My older brother was married to a really wonderful girl. I told him when they were dating that he would be crazy to let her go. He didn’t. When he was 48 he had a cerebral aneurysm and went into a coma. He came out of the coma but was never “normal” again. He suffered neurological handicaps, he had repeated seizures, became very difficult to deal with overall, eventually winding up in a nursing home and passing away at the age of 58. Halfway through the ordeal, his wife decided to divorce him and return to her home state. Leaving my elderly Mother to care for my brother. Saw this quote about marriage while doing my research:
“In a marriage, you’re promising to care about everything. The good things, the bad things, the terrible things, the mundane things… all of it, all of the time, every day. You’re saying “Your life will not go unnoticed because I will notice it. Your life will not go un-witnessed because I will be your witness”. (Susan Sarandon – Shall we Dance)
The most famous broken promise came from Peter when he said to Jesus that he would never leave him. Yet he denied Christ three times. He also promised to stay awake and wait for Jesus to return in the Garden of Gethsemane.
So sometimes promises are kept, and sometimes they are not. In today’s Gospel, Christ makes it abundantly clear that we are not to make oaths…promises. Why? Isn’t it a virtuous thing to promise someone that you will do something courageous or valiant for them? To rescue them or return from war to them. It is the stuff for on screen close ups. But is it really the stuff for life? Jesus tells His apostles:
But I say to you, do not swear at all;
not by heaven, for it is God’s throne;
nor by the earth, for it is his footstool;
nor by Jerusalem, for it is the city of the great King.
Do not swear by your head,
for you cannot make a single hair white or black.
In other words, you don’t control the things you need to control that would enable you to keep most of your vows. Only God can do that. There are many things that can stand in the way of you keeping your promise, and thus crushing the spirit of those you have made the promise to. Instead, Jesus tells them:
Let your ‘Yes’ mean ‘Yes,’ and your ‘No’ mean ‘No.’
Anything more is from the Evil One.”
In other words, as Maverick says to Rooster in Top Gun: “Don’t think, just do!” There is no need to promise that you WILL do something…just do it. Be firm of mind and firm of decision. In today’s first reading from Acts, Barnabas goes to Antioch and is driven by the Holy Spirit to help the new believers come closer to Christ. He goes to Tarsus to bring Saul back to Antioch. There was no need to promise anything.
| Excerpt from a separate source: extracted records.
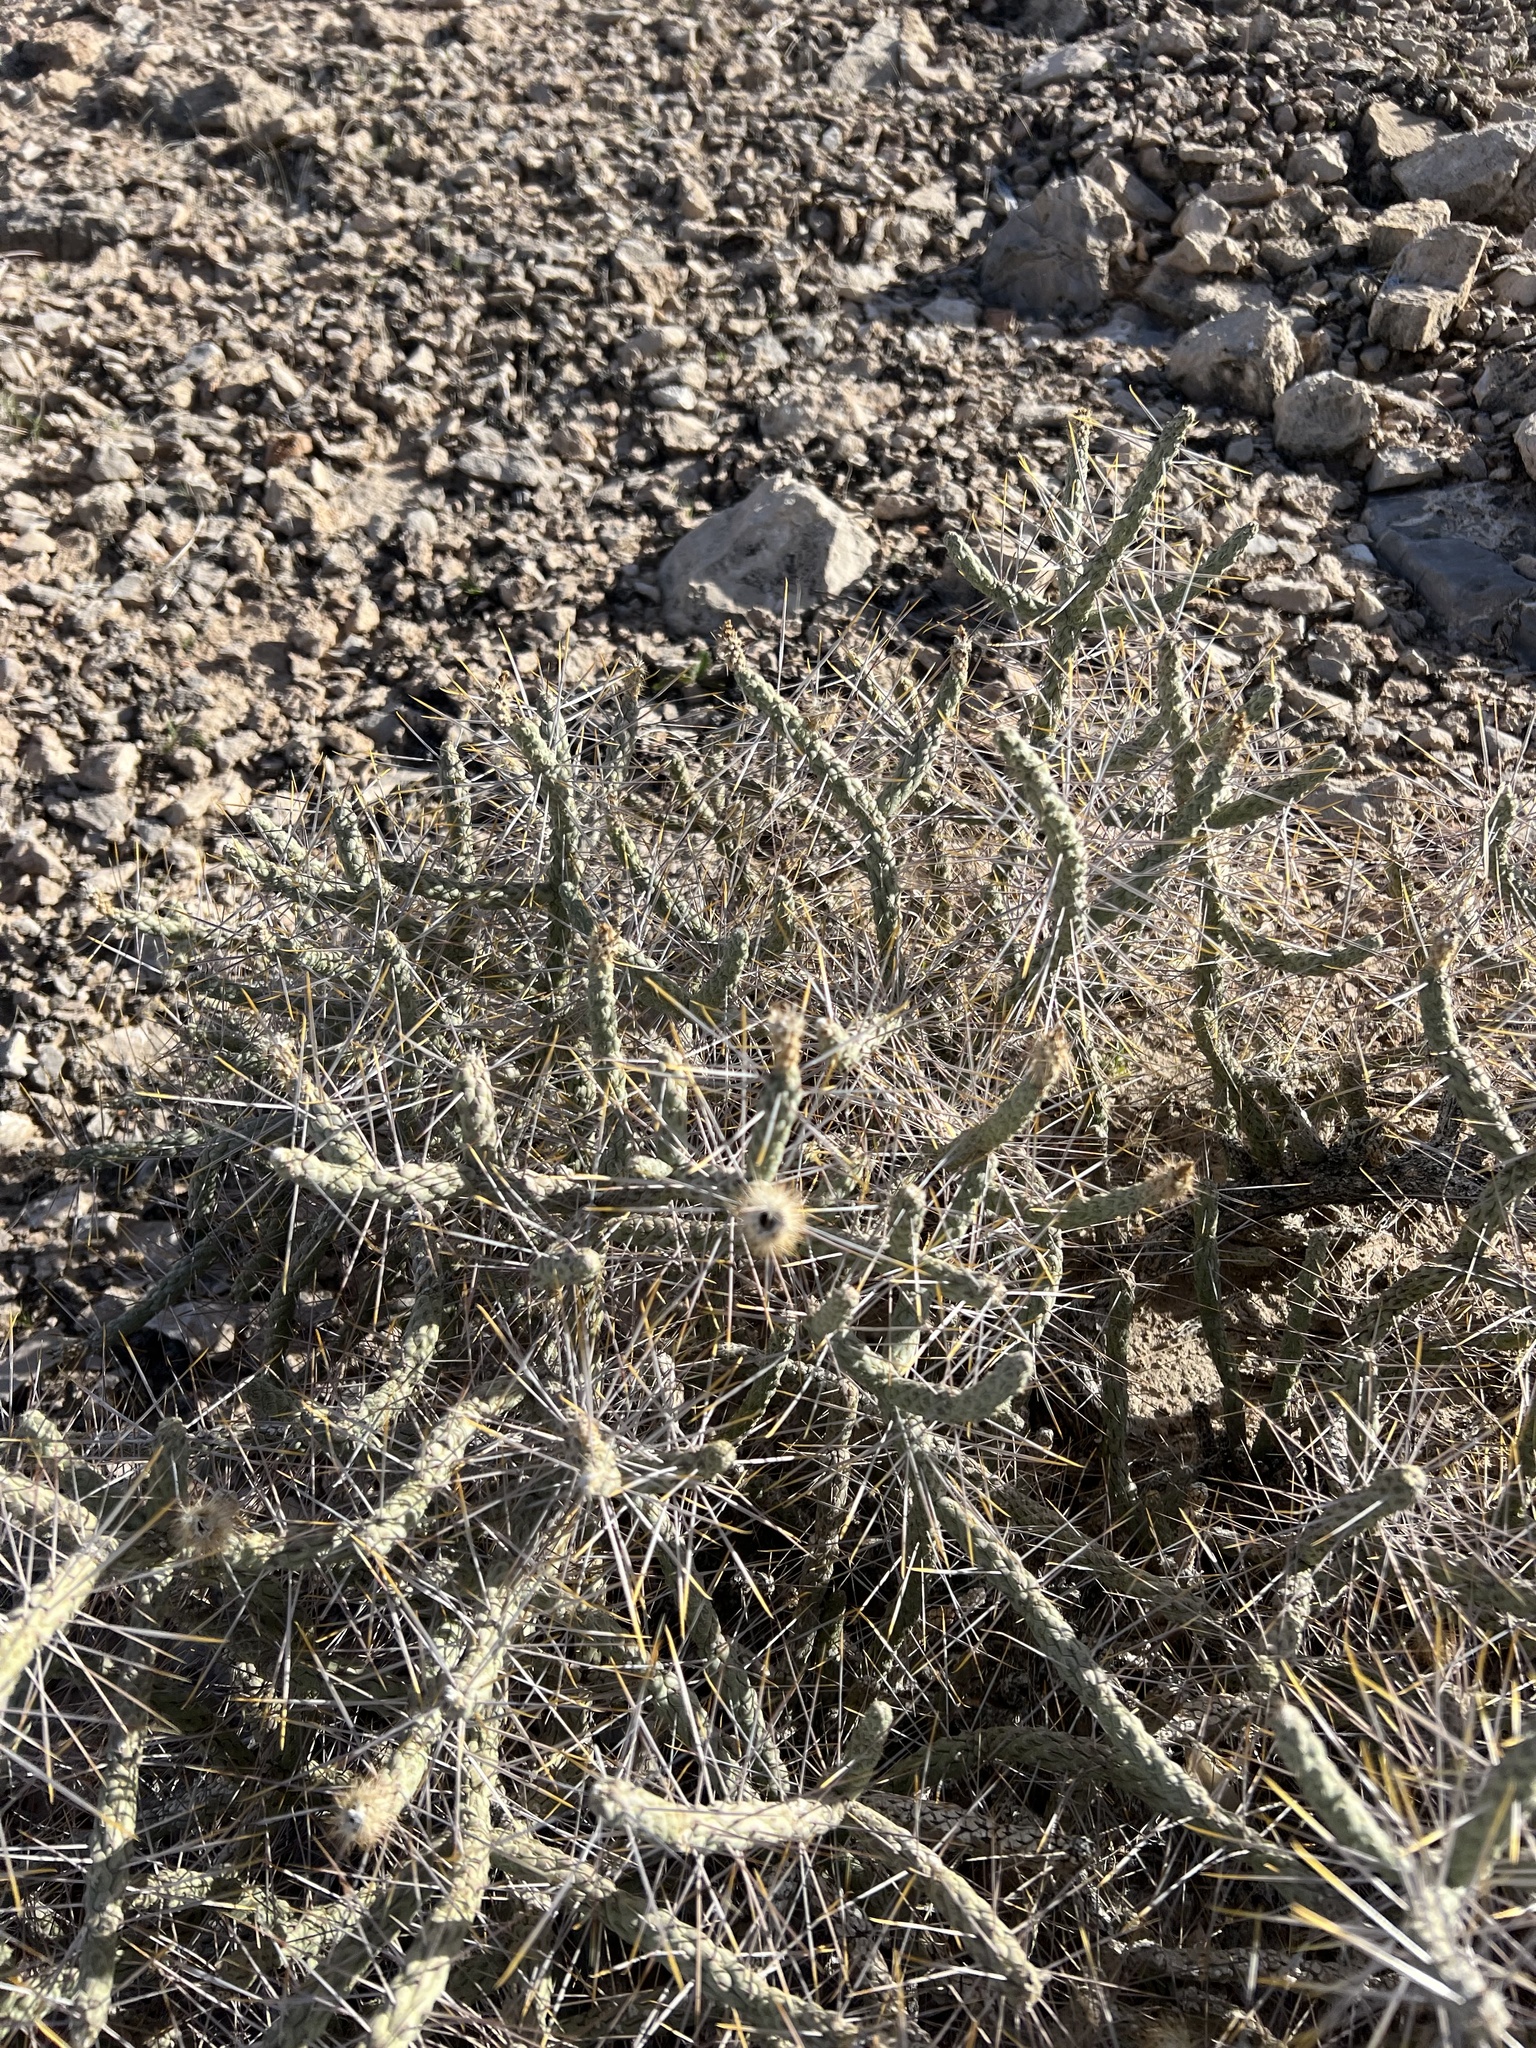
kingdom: Plantae
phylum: Tracheophyta
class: Magnoliopsida
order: Caryophyllales
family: Cactaceae
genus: Cylindropuntia
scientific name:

He saw what was needed to be done and did it.
And as a final example, there is the story of Louie Zamperini, the American Prisoner of War who suffered extreme torture at the hands of the Japanese during World War II. At some point in the ordeal, he made an “If…then” promise to God. “If you save me, I will serve you forever.” And He did…and he did. Great story. But one does nit make bargains with God. You pledge to serve Him through anything. Not only if things turn out well for you. Look at the countless martyrs for the faith. God didn’t “save” them. At least not in the secular sense. And in the end, that is what a promise amounts to. A bargain with the other person that you is likely not in your power to control. So rather than promise…just do it (sorry Nike).